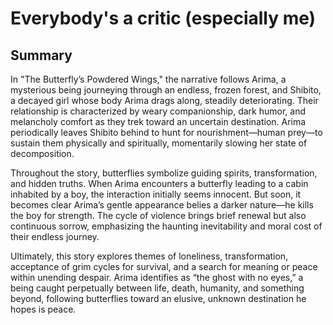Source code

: # Everybody's a critic (especially me)

## Summary
In "The Butterfly’s Powdered Wings," the narrative follows Arima, a mysterious being journeying through an endless, frozen forest, and Shibito, a decayed girl whose body Arima drags along, steadily deteriorating. Their relationship is characterized by weary companionship, dark humor, and melancholy comfort as they trek toward an uncertain destination. Arima periodically leaves Shibito behind to hunt for nourishment—human prey—to sustain them physically and spiritually, momentarily slowing her state of decomposition.

Throughout the story, butterflies symbolize guiding spirits, transformation, and hidden truths. When Arima encounters a butterfly leading to a cabin inhabited by a boy, the interaction initially seems innocent. But soon, it becomes clear Arima’s gentle appearance belies a darker nature—he kills the boy for strength. The cycle of violence brings brief renewal but also continuous sorrow, emphasizing the haunting inevitability and moral cost of their endless journey. 

Ultimately, this story explores themes of loneliness, transformation, acceptance of grim cycles for survival, and a search for meaning or peace within unending despair. Arima identifies as “the ghost with no eyes,” a being caught perpetually between life, death, humanity, and something beyond, following butterflies toward an elusive, unknown destination he hopes is peace.
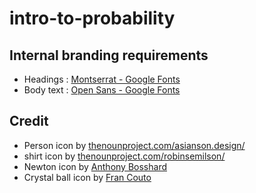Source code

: # intro-to-probability

## Internal branding requirements

- Headings : [Montserrat - Google Fonts](https://fonts.google.com/specimen/Montserrat)
- Body text : [Open Sans - Google Fonts](https://fonts.google.com/specimen/Open+Sans)

## Credit

* Person icon by [thenounproject.com/asianson.design/](https://thenounproject.com/asianson.design/)
* shirt icon by [thenounproject.com/robinsemilson/](https://thenounproject.com/robinsemilson/)
* Newton icon by [Anthony Bosshard](https://thenounproject.com/le101edaltonien/)
* Crystal ball icon by [Fran Couto](https://thenounproject.com/culombioart/)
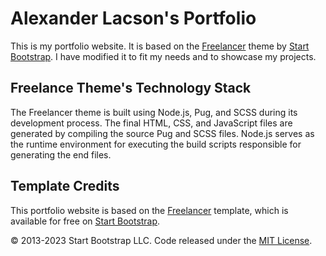 # Alexander Lacson's Portfolio

This is my portfolio website. It is based on the [Freelancer](https://startbootstrap.com/theme/freelancer/) theme by [Start Bootstrap](https://startbootstrap.com/). I have modified it to fit my needs and to showcase my projects.

## Freelance Theme's Technology Stack

The Freelancer theme is built using Node.js, Pug, and SCSS during its development process. The final HTML, CSS, and JavaScript files are generated by compiling the source Pug and SCSS files. Node.js serves as the runtime environment for executing the build scripts responsible for generating the end files.

## Template Credits

This portfolio website is based on the [Freelancer](https://startbootstrap.com/theme/freelancer/) template, which is available for free on [Start Bootstrap](https://startbootstrap.com/).

© 2013-2023 Start Bootstrap LLC. Code released under the [MIT License](https://github.com/StartBootstrap/startbootstrap-freelancer/blob/master/LICENSE).
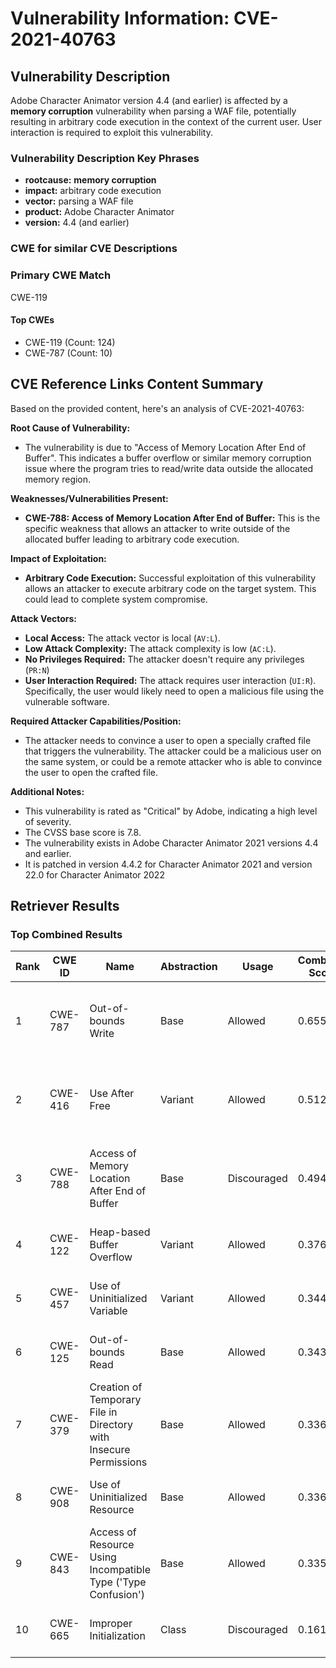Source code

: # Vulnerability Information: CVE-2021-40763

## Vulnerability Description
Adobe Character Animator version 4.4 (and earlier) is affected by a **memory corruption** vulnerability when parsing a WAF file, potentially resulting in arbitrary code execution in the context of the current user. User interaction is required to exploit this vulnerability.

### Vulnerability Description Key Phrases
- **rootcause:** **memory corruption**
- **impact:** arbitrary code execution
- **vector:** parsing a WAF file
- **product:** Adobe Character Animator
- **version:** 4.4 (and earlier)

### CWE for similar CVE Descriptions
### Primary CWE Match
CWE-119

#### Top CWEs
- CWE-119 (Count: 124)
- CWE-787 (Count: 10)

## CVE Reference Links Content Summary
Based on the provided content, here's an analysis of CVE-2021-40763:

**Root Cause of Vulnerability:**
- The vulnerability is due to "Access of Memory Location After End of Buffer". This indicates a buffer overflow or similar memory corruption issue where the program tries to read/write data outside the allocated memory region.

**Weaknesses/Vulnerabilities Present:**
- **CWE-788: Access of Memory Location After End of Buffer:** This is the specific weakness that allows an attacker to write outside of the allocated buffer leading to arbitrary code execution.

**Impact of Exploitation:**
- **Arbitrary Code Execution:** Successful exploitation of this vulnerability allows an attacker to execute arbitrary code on the target system. This could lead to complete system compromise.

**Attack Vectors:**
- **Local Access:** The attack vector is local (`AV:L`).
- **Low Attack Complexity:** The attack complexity is low (`AC:L`).
- **No Privileges Required:** The attacker doesn't require any privileges (`PR:N`)
- **User Interaction Required:** The attack requires user interaction (`UI:R`). Specifically, the user would likely need to open a malicious file using the vulnerable software.

**Required Attacker Capabilities/Position:**
- The attacker needs to convince a user to open a specially crafted file that triggers the vulnerability. The attacker could be a malicious user on the same system, or could be a remote attacker who is able to convince the user to open the crafted file.

**Additional Notes:**

- This vulnerability is rated as "Critical" by Adobe, indicating a high level of severity.
- The CVSS base score is 7.8.
- The vulnerability exists in Adobe Character Animator 2021 versions 4.4 and earlier.
- It is patched in version 4.4.2 for Character Animator 2021 and version 22.0 for Character Animator 2022

## Retriever Results

### Top Combined Results

| Rank | CWE ID | Name | Abstraction | Usage | Combined Score | Retrievers | Individual Scores |
|------|--------|------|-------------|-------|---------------|------------|-------------------|
| 1 | CWE-787 | Out-of-bounds Write | Base | Allowed | 0.6554 | dense, sparse, graph | dense: 0.486, sparse: 0.265, graph: 0.729 |
| 2 | CWE-416 | Use After Free | Variant | Allowed | 0.5126 | dense, sparse, graph | dense: 0.464, sparse: 0.198, graph: 0.586 |
| 3 | CWE-788 | Access of Memory Location After End of Buffer | Base | Discouraged | 0.4942 | dense, sparse, graph | dense: 0.542, sparse: 0.330, graph: 0.615 |
| 4 | CWE-122 | Heap-based Buffer Overflow | Variant | Allowed | 0.3764 | sparse, graph | sparse: 0.230, graph: 0.772 |
| 5 | CWE-457 | Use of Uninitialized Variable | Variant | Allowed | 0.3448 | sparse, graph | sparse: 0.237, graph: 0.666 |
| 6 | CWE-125 | Out-of-bounds Read | Base | Allowed | 0.3430 | dense, sparse | dense: 0.455, sparse: 0.202 |
| 7 | CWE-379 | Creation of Temporary File in Directory with Insecure Permissions | Base | Allowed | 0.3368 | dense, sparse | dense: 0.454, sparse: 0.192 |
| 8 | CWE-908 | Use of Uninitialized Resource | Base | Allowed | 0.3361 | dense, sparse | dense: 0.449, sparse: 0.194 |
| 9 | CWE-843 | Access of Resource Using Incompatible Type ('Type Confusion') | Base | Allowed | 0.3352 | dense, sparse | dense: 0.446, sparse: 0.196 |
| 10 | CWE-665 | Improper Initialization | Class | Discouraged | 0.1616 | dense, sparse | dense: 0.463, sparse: 0.226 |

^^^^^^^^

WORK TASK →
An exact copy of the lines above, from the one containing "Based on the provided" down to the one containing "- **Local Access:**" and including both, is the whole answer; retype it and nothing else.

TASK SOLUTION →
Based on the provided content, here's an analysis of CVE-2021-40763:

**Root Cause of Vulnerability:**
- The vulnerability is due to "Access of Memory Location After End of Buffer". This indicates a buffer overflow or similar memory corruption issue where the program tries to read/write data outside the allocated memory region.

**Weaknesses/Vulnerabilities Present:**
- **CWE-788: Access of Memory Location After End of Buffer:** This is the specific weakness that allows an attacker to write outside of the allocated buffer leading to arbitrary code execution.

**Impact of Exploitation:**
- **Arbitrary Code Execution:** Successful exploitation of this vulnerability allows an attacker to execute arbitrary code on the target system. This could lead to complete system compromise.

**Attack Vectors:**
- **Local Access:** The attack vector is local (`AV:L`).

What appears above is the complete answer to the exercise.